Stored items
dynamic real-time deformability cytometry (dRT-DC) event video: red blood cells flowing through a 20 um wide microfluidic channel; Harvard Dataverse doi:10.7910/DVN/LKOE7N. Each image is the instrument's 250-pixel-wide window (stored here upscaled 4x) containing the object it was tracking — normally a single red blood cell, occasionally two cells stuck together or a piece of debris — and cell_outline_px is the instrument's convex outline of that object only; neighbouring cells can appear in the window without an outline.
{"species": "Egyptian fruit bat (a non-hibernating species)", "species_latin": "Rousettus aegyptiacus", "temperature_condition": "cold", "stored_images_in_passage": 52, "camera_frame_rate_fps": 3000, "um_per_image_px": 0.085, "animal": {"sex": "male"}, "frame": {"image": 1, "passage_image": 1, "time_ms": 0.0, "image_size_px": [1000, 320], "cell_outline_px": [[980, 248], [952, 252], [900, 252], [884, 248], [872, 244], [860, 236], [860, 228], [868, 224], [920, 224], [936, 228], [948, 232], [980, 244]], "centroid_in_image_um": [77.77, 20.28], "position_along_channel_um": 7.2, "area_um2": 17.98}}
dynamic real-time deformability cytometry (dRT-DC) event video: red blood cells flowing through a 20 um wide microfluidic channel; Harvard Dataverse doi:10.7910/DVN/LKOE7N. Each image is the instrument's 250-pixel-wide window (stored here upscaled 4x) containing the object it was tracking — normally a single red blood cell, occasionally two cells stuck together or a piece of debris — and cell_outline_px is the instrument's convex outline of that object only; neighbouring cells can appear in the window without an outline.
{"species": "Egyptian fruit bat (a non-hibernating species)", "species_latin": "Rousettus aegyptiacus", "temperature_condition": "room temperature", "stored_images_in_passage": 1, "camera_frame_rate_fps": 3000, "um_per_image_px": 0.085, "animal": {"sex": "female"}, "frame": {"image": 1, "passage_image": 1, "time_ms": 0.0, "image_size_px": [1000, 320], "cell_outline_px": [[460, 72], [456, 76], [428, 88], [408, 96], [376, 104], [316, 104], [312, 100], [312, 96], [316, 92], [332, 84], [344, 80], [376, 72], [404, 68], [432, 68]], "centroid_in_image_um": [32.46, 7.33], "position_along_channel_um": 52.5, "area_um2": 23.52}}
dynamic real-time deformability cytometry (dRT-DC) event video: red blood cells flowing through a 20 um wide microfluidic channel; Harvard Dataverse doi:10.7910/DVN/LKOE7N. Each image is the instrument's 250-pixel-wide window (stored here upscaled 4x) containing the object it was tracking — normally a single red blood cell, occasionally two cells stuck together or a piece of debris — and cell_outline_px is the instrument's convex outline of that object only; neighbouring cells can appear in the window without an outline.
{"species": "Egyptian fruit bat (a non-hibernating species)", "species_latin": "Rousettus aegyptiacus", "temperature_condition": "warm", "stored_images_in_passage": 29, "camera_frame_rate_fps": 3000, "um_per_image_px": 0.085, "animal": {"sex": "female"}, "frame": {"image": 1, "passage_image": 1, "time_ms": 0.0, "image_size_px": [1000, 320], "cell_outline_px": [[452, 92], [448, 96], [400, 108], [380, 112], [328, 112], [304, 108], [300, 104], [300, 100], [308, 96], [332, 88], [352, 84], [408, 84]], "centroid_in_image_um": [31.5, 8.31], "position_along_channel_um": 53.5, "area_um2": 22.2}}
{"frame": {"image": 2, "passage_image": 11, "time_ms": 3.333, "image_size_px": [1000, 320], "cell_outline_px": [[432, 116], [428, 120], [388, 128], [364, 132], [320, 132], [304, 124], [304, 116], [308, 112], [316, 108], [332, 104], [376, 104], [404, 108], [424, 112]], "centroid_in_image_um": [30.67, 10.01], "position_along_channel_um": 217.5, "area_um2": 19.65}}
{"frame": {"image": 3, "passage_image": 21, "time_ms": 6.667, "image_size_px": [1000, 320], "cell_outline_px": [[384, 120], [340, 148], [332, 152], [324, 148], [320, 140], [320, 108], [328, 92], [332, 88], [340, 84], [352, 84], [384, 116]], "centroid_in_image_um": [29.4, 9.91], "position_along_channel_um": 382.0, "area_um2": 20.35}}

**WHAT TO DO:**
Copy each line of the data above without altering a single character.

**RESPONSE:**
dynamic real-time deformability cytometry (dRT-DC) event video: red blood cells flowing through a 20 um wide microfluidic channel; Harvard Dataverse doi:10.7910/DVN/LKOE7N. Each image is the instrument's 250-pixel-wide window (stored here upscaled 4x) containing the object it was tracking — normally a single red blood cell, occasionally two cells stuck together or a piece of debris — and cell_outline_px is the instrument's convex outline of that object only; neighbouring cells can appear in the window without an outline.
{"species": "Egyptian fruit bat (a non-hibernating species)", "species_latin": "Rousettus aegyptiacus", "temperature_condition": "cold", "stored_images_in_passage": 52, "camera_frame_rate_fps": 3000, "um_per_image_px": 0.085, "animal": {"sex": "male"}, "frame": {"image": 1, "passage_image": 1, "time_ms": 0.0, "image_size_px": [1000, 320], "cell_outline_px": [[980, 248], [952, 252], [900, 252], [884, 248], [872, 244], [860, 236], [860, 228], [868, 224], [920, 224], [936, 228], [948, 232], [980, 244]], "centroid_in_image_um": [77.77, 20.28], "position_along_channel_um": 7.2, "area_um2": 17.98}}
dynamic real-time deformability cytometry (dRT-DC) event video: red blood cells flowing through a 20 um wide microfluidic channel; Harvard Dataverse doi:10.7910/DVN/LKOE7N. Each image is the instrument's 250-pixel-wide window (stored here upscaled 4x) containing the object it was tracking — normally a single red blood cell, occasionally two cells stuck together or a piece of debris — and cell_outline_px is the instrument's convex outline of that object only; neighbouring cells can appear in the window without an outline.
{"species": "Egyptian fruit bat (a non-hibernating species)", "species_latin": "Rousettus aegyptiacus", "temperature_condition": "room temperature", "stored_images_in_passage": 1, "camera_frame_rate_fps": 3000, "um_per_image_px": 0.085, "animal": {"sex": "female"}, "frame": {"image": 1, "passage_image": 1, "time_ms": 0.0, "image_size_px": [1000, 320], "cell_outline_px": [[460, 72], [456, 76], [428, 88], [408, 96], [376, 104], [316, 104], [312, 100], [312, 96], [316, 92], [332, 84], [344, 80], [376, 72], [404, 68], [432, 68]], "centroid_in_image_um": [32.46, 7.33], "position_along_channel_um": 52.5, "area_um2": 23.52}}
dynamic real-time deformability cytometry (dRT-DC) event video: red blood cells flowing through a 20 um wide microfluidic channel; Harvard Dataverse doi:10.7910/DVN/LKOE7N. Each image is the instrument's 250-pixel-wide window (stored here upscaled 4x) containing the object it was tracking — normally a single red blood cell, occasionally two cells stuck together or a piece of debris — and cell_outline_px is the instrument's convex outline of that object only; neighbouring cells can appear in the window without an outline.
{"species": "Egyptian fruit bat (a non-hibernating species)", "species_latin": "Rousettus aegyptiacus", "temperature_condition": "warm", "stored_images_in_passage": 29, "camera_frame_rate_fps": 3000, "um_per_image_px": 0.085, "animal": {"sex": "female"}, "frame": {"image": 1, "passage_image": 1, "time_ms": 0.0, "image_size_px": [1000, 320], "cell_outline_px": [[452, 92], [448, 96], [400, 108], [380, 112], [328, 112], [304, 108], [300, 104], [300, 100], [308, 96], [332, 88], [352, 84], [408, 84]], "centroid_in_image_um": [31.5, 8.31], "position_along_channel_um": 53.5, "area_um2": 22.2}}
{"frame": {"image": 2, "passage_image": 11, "time_ms": 3.333, "image_size_px": [1000, 320], "cell_outline_px": [[432, 116], [428, 120], [388, 128], [364, 132], [320, 132], [304, 124], [304, 116], [308, 112], [316, 108], [332, 104], [376, 104], [404, 108], [424, 112]], "centroid_in_image_um": [30.67, 10.01], "position_along_channel_um": 217.5, "area_um2": 19.65}}
{"frame": {"image": 3, "passage_image": 21, "time_ms": 6.667, "image_size_px": [1000, 320], "cell_outline_px": [[384, 120], [340, 148], [332, 152], [324, 148], [320, 140], [320, 108], [328, 92], [332, 88], [340, 84], [352, 84], [384, 116]], "centroid_in_image_um": [29.4, 9.91], "position_along_channel_um": 382.0, "area_um2": 20.35}}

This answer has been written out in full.